Ogni anno 11 milioni di tonnellate di plastica finiscono in mare. E se questi rifiuti si trasformassero in materia prima per realizzare nuovi prodotti? È quello che fa Ogyre, la prima azienda in Italia a fare del “fishing for litter” il suo core business: ripulire i mari dalla plastica grazie all'aiuto dei pescatori che 'pescano' i rifiuti dal mare e li portano a riva dove, con il contributo di alcune Ong, vengono stoccati per essere riciclati e trasformati in nuovo materiale. Si tratta di un Un modello circolare, che chiude poi il cerchio con la realizzazione di costumi da bagno 'plastic-positive', prodotti con un filato ricavato proprio dalla plastica, il cui ricavato sostiene il finanziamento dei pescherecci.
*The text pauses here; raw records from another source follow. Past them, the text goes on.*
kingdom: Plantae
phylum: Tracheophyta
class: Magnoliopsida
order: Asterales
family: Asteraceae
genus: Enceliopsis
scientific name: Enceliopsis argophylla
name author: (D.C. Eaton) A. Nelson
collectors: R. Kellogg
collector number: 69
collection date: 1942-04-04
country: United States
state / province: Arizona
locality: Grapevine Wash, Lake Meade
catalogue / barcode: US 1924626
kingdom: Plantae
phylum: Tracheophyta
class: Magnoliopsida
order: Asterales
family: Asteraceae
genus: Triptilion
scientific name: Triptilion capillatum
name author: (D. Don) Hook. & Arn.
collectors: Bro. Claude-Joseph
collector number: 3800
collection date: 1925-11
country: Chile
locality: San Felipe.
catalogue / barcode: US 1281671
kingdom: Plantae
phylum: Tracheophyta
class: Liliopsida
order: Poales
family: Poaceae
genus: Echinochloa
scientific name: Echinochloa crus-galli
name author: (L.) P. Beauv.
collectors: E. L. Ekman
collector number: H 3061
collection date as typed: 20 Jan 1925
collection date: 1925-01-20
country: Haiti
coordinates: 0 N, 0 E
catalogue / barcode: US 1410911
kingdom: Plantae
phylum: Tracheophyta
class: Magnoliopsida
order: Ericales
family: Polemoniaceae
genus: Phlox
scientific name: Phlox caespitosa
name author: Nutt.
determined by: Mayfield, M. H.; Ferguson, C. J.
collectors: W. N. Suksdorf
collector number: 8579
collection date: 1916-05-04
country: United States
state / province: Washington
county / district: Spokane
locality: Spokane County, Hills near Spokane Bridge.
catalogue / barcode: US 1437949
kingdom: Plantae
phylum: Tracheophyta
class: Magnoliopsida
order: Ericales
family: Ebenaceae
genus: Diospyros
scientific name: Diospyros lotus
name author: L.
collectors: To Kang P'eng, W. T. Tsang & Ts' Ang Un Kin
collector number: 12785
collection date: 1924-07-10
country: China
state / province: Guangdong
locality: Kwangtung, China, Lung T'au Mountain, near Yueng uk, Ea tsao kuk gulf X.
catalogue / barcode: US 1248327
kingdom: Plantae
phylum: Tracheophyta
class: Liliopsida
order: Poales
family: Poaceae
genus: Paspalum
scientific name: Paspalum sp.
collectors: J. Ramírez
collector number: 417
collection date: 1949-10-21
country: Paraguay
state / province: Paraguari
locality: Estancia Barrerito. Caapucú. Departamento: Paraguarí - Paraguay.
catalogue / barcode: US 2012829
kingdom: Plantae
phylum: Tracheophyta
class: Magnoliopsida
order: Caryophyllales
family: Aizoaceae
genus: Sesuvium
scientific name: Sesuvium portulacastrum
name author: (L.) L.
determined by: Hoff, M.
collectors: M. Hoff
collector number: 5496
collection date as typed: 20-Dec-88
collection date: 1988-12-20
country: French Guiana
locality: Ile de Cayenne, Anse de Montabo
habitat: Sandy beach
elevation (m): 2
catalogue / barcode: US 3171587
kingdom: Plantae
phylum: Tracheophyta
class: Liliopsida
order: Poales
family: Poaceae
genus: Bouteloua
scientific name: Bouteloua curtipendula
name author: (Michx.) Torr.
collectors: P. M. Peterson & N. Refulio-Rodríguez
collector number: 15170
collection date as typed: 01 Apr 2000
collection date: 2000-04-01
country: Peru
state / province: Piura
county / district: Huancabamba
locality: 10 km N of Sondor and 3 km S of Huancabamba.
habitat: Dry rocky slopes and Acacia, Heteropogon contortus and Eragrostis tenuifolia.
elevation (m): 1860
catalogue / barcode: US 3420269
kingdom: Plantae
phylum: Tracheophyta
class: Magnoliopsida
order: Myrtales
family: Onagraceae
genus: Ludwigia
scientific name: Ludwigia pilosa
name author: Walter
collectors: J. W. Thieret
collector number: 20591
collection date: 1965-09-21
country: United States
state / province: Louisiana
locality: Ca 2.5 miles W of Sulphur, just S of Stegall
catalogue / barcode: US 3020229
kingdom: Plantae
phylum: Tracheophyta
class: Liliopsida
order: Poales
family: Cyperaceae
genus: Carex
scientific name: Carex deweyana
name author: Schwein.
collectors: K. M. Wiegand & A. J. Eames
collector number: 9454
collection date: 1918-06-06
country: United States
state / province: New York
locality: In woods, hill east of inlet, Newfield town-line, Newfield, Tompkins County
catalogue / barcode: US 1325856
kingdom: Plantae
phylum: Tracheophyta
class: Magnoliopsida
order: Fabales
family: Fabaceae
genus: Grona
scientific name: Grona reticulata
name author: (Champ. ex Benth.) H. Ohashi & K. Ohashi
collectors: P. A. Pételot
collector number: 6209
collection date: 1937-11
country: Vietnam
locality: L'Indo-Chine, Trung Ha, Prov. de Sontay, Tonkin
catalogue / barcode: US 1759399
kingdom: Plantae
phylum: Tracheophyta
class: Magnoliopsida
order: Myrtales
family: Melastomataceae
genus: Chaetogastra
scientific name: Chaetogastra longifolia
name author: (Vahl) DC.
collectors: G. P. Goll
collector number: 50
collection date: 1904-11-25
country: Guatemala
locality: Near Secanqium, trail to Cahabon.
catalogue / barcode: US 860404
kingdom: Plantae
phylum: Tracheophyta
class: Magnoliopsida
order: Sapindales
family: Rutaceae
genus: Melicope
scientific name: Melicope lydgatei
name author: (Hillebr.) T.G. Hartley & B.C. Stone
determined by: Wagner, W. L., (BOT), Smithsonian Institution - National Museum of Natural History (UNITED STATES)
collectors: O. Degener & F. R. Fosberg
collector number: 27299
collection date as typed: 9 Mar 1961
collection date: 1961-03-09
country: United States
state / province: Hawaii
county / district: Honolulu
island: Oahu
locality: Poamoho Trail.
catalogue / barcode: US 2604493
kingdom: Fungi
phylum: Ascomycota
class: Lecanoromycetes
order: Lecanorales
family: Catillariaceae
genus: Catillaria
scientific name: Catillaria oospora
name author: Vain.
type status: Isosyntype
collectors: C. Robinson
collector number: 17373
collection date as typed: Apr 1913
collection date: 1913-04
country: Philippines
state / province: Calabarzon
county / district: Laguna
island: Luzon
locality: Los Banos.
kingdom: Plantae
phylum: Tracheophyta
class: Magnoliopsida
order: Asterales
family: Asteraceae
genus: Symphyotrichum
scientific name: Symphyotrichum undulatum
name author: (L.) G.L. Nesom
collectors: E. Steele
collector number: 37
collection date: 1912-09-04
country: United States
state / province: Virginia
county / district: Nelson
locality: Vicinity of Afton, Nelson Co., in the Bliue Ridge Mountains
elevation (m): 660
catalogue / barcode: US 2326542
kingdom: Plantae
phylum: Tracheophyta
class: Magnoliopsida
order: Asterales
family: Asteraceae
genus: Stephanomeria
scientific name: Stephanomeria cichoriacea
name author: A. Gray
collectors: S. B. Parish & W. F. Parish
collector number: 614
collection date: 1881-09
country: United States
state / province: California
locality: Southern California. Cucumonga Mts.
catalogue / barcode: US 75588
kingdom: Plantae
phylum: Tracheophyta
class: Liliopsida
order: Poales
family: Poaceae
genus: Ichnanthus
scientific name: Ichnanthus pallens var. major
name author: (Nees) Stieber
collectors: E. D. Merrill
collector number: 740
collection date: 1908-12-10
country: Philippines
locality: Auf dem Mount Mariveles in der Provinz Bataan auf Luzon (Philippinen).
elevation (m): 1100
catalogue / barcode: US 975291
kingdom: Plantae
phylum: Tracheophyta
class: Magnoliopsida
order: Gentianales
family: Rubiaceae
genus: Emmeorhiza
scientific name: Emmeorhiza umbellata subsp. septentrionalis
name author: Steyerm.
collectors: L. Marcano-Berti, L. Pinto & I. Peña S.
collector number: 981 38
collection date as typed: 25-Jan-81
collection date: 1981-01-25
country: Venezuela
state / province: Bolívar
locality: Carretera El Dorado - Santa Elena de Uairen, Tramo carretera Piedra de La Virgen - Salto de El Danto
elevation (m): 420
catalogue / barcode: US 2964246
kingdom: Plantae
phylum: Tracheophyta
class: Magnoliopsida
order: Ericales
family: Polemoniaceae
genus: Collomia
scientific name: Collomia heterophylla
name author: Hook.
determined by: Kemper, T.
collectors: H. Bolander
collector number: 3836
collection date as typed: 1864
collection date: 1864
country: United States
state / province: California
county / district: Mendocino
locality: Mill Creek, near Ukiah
Questa startup deve il suo nome alle ocean gyres, le correnti oceaniche fondamentali per l'ecosistema, oggi tristemente note perché intrappolano la plastica in enormi isole di rifiuti. ''La plastica negli oceani è uno dei più grandi problemi ambientali dei nostri tempi, basti pensare che ogni anno finiscono in mare 11 milioni di tonnellate di plastica, che mettono a rischio la vita di 1,4 milioni di specie che vivono sott'acqua. Una quantità di rifiuti che impatta, oltre che sull'ambiente, anche economicamente sul settore pesca per oltre 61 milioni di euro all'anno. Chi, meglio dei pescatori, può aiutarci a risolvere il problema?", dice Antonio Augeri, Ceo e co-fondatore di Ogyre.

Il 'fishing for litter', spiega, "non è altro che la raccolta dei rifiuti durante le normale attività di pesca: coinvolgiamo i pescherecci per farci aiutare a riportare a terra la plastica raccolta dalle reti, per una media di 60 chili al mese per ciascuna barca”. In cambio “li remuneriamo e li solleviamo da qualsiasi onere (di responsabilità ed economico) che deriva dallo smaltimento”, continua Augeri, secondo cui “il problema è che in Italia la 'pesca' dei rifiuti è ostacolata dalle normative vigenti, che assimilano i rifiuti marini ai rifiuti speciali; di conseguenza i costi e la responsabilità penale sono a carico dei pescatori, tanto che spesso questi ultimi sono costretti a ributtarli in mare invece di riportarli a terra”.

I rifiuti raccolti vengono stoccati direttamente a bordo in appositi sacchi, e una volta a terra, vengono smistati, catalogati e smaltiti correttamente attraverso istituti di ricerca o Ong partner che operano sul territorio: così si può studiare lo stato di salute del mare e mappare rifiuti e tipologia di impatto sugli ecosistemi marini. Il fishing for litter ha molteplici vantaggi: è una pratica semplice che non richiede implementazioni tecnologiche, ma sfrutta le reti dei pescatori che giornalmente vivono il mare. È vantaggiosa oltre che per l'ecosistema marino, per la salute dell'uomo e porta benefici sia per la pesca che per il turismo e le comunità locali.

Il progetto, partito ad aprile 2021, vede già coinvolti i porti di Cesenatico, Goro e Porto Garibaldi (Ferrara) con sette pescherecci partner attivi che solo nell'ultimo mese di attività hanno raccolto oltre 300 chili di rifiuti, e una roadmap di sviluppo che porterà la startup ad inaugurare altri 3 porti entro la fine del 2021, con l'obiettivo di coinvolgere almeno 60 pescherecci.